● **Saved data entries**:
┏━━

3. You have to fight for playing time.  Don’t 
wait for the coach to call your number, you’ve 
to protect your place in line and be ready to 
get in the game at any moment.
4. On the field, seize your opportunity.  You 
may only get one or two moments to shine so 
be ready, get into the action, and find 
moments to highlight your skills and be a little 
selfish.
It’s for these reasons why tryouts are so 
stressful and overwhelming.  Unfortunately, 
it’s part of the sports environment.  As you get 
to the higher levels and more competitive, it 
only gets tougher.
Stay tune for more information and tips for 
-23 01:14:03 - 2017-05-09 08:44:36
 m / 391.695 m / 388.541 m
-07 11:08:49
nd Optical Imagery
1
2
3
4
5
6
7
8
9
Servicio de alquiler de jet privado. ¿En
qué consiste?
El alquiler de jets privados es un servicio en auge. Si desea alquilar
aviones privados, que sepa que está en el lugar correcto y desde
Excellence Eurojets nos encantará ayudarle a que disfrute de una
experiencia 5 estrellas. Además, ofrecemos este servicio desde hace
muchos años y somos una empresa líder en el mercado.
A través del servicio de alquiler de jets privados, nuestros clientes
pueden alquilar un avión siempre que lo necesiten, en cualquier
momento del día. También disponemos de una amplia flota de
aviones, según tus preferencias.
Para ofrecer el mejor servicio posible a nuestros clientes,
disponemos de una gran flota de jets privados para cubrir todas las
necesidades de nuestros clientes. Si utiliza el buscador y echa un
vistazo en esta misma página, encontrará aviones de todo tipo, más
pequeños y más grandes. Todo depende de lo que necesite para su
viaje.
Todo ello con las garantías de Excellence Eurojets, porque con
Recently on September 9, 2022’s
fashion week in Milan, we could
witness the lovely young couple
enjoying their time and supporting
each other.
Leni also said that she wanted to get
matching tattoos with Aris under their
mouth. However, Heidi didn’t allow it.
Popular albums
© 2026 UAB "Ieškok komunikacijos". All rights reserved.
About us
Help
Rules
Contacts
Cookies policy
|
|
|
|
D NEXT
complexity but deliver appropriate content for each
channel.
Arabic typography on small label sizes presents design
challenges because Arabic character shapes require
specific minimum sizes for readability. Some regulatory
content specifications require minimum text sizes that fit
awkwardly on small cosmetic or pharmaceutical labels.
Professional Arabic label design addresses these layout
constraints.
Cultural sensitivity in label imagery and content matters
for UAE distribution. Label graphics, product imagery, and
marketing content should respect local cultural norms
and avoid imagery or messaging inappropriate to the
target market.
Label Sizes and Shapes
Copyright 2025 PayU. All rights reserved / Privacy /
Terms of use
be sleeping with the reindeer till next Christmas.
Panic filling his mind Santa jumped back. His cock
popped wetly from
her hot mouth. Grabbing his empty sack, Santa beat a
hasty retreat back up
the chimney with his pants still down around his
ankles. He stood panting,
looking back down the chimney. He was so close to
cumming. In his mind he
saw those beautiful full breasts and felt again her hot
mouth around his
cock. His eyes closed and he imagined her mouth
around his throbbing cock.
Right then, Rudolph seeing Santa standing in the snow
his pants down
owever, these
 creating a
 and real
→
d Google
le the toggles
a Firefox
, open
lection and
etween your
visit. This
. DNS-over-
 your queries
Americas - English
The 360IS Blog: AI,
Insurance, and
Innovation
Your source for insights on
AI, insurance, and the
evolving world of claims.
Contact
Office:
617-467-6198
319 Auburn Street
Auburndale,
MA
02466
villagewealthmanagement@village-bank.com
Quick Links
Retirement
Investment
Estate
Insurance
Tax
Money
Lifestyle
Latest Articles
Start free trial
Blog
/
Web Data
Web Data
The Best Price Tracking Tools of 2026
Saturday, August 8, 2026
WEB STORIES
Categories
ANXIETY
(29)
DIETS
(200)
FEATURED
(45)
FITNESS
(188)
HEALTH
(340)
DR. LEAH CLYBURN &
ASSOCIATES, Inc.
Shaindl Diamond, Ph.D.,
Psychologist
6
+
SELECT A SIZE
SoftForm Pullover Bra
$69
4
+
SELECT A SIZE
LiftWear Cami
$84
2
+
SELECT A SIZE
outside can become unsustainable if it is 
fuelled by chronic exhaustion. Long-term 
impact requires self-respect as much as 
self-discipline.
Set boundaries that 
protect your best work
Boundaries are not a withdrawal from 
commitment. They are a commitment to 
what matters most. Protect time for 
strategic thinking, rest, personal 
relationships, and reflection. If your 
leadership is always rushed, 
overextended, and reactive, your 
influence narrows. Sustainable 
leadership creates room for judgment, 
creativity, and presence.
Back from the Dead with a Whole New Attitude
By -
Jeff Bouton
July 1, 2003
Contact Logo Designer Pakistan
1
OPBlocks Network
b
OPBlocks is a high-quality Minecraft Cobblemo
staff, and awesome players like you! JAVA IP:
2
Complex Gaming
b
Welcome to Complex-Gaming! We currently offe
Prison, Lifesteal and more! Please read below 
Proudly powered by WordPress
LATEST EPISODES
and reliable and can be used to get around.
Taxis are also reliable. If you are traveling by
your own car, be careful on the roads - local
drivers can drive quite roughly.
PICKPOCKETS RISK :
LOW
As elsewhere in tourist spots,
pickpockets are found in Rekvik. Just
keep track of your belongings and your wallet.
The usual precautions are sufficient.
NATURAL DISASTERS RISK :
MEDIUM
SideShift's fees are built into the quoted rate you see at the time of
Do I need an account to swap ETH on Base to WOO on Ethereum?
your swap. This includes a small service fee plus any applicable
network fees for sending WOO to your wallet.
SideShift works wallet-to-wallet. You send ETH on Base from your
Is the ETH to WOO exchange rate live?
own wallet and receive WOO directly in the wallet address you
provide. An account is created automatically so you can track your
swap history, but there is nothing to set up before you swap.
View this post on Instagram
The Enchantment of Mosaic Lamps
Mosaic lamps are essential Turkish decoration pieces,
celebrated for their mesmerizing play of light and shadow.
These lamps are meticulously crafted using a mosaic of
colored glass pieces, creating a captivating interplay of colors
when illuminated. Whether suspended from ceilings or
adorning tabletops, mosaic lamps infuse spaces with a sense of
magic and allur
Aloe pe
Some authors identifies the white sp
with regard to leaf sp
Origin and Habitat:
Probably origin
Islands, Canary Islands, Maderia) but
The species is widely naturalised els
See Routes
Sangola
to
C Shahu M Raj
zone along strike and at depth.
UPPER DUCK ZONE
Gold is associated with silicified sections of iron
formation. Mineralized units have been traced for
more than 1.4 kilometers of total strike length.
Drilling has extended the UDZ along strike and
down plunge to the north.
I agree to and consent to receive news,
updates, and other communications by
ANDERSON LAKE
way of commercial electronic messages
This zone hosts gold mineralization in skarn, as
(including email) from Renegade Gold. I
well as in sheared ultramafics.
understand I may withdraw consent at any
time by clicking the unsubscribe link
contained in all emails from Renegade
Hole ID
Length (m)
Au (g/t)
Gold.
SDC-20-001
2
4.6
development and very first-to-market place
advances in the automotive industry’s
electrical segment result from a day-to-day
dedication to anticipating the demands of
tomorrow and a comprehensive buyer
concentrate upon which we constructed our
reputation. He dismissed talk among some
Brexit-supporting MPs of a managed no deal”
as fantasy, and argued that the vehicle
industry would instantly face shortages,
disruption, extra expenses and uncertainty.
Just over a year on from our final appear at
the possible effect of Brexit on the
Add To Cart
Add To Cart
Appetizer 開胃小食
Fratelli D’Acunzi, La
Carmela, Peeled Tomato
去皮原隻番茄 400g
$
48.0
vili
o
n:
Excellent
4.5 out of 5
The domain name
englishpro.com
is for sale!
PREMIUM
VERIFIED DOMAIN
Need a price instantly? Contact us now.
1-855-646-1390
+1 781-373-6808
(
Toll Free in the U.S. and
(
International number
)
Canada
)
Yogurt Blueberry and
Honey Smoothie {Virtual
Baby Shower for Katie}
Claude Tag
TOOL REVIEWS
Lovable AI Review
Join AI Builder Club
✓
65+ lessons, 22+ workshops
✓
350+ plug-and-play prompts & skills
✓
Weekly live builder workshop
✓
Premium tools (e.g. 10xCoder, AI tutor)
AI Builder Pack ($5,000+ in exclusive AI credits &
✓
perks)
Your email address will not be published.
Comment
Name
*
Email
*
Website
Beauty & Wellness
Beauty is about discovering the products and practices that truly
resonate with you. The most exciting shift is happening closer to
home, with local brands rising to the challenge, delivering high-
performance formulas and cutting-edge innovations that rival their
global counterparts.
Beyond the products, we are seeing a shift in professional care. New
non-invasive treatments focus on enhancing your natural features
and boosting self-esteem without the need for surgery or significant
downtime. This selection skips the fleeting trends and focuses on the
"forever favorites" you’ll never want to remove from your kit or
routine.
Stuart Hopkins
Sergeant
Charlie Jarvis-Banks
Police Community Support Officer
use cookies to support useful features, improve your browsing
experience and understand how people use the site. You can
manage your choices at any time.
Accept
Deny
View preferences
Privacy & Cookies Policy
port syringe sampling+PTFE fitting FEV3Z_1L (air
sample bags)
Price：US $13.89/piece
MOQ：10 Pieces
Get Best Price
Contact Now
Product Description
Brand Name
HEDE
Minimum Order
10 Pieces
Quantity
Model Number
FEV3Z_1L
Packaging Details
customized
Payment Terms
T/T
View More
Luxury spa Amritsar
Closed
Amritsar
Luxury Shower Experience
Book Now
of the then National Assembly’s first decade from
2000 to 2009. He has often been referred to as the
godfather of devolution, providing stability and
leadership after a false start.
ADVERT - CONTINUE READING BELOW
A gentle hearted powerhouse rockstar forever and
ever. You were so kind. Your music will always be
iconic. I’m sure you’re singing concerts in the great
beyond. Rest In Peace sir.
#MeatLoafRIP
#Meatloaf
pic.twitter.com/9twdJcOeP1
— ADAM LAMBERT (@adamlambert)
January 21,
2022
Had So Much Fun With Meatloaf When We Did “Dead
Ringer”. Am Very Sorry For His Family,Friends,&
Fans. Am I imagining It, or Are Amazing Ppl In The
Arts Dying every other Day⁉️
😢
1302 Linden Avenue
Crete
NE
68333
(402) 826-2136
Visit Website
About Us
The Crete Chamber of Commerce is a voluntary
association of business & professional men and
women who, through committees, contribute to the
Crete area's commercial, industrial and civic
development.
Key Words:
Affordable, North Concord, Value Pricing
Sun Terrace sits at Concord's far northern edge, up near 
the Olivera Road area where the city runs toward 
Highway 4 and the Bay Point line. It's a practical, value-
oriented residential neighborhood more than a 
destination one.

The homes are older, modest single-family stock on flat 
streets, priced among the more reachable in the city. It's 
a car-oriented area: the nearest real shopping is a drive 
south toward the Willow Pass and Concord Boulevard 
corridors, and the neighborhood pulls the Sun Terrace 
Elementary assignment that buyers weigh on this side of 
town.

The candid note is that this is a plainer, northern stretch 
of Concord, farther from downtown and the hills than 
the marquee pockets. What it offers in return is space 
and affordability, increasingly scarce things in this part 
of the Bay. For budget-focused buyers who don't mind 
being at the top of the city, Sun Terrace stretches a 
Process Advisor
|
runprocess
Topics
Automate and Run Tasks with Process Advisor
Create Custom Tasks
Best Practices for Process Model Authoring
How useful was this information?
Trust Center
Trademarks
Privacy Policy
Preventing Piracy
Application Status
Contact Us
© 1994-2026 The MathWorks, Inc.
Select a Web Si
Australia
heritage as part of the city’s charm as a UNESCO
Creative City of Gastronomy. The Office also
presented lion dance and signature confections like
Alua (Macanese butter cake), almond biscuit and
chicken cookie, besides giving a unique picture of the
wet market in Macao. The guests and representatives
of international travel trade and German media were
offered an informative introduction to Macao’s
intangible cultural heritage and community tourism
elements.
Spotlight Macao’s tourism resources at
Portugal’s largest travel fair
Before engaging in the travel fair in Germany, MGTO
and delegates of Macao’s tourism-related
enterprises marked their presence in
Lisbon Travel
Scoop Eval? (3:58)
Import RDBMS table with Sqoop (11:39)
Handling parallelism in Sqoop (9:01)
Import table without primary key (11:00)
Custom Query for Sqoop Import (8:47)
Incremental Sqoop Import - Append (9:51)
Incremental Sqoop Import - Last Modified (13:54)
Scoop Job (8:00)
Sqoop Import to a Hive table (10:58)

┗━━

● **What the task asks**: Rename "Process Advisor" to "Workflow Advisor" in the lines that begin at the one containing "The candid note" and stop after the one containing "Alua (Macanese butter", leaving everything else as it is.

● **Written response**:
The candid note is that this is a plainer, northern stretch 
of Concord, farther from downtown and the hills than 
the marquee pockets. What it offers in return is space 
and affordability, increasingly scarce things in this part 
of the Bay. For budget-focused buyers who don't mind 
being at the top of the city, Sun Terrace stretches a 
Workflow Advisor
|
runprocess
Topics
Automate and Run Tasks with Workflow Advisor
Create Custom Tasks
Best Practices for Process Model Authoring
How useful was this information?
Trust Center
Trademarks
Privacy Policy
Preventing Piracy
Application Status
Contact Us
© 1994-2026 The MathWorks, Inc.
Select a Web Si
Australia
heritage as part of the city’s charm as a UNESCO
Creative City of Gastronomy. The Office also
presented lion dance and signature confections like
Alua (Macanese butter cake), almond biscuit and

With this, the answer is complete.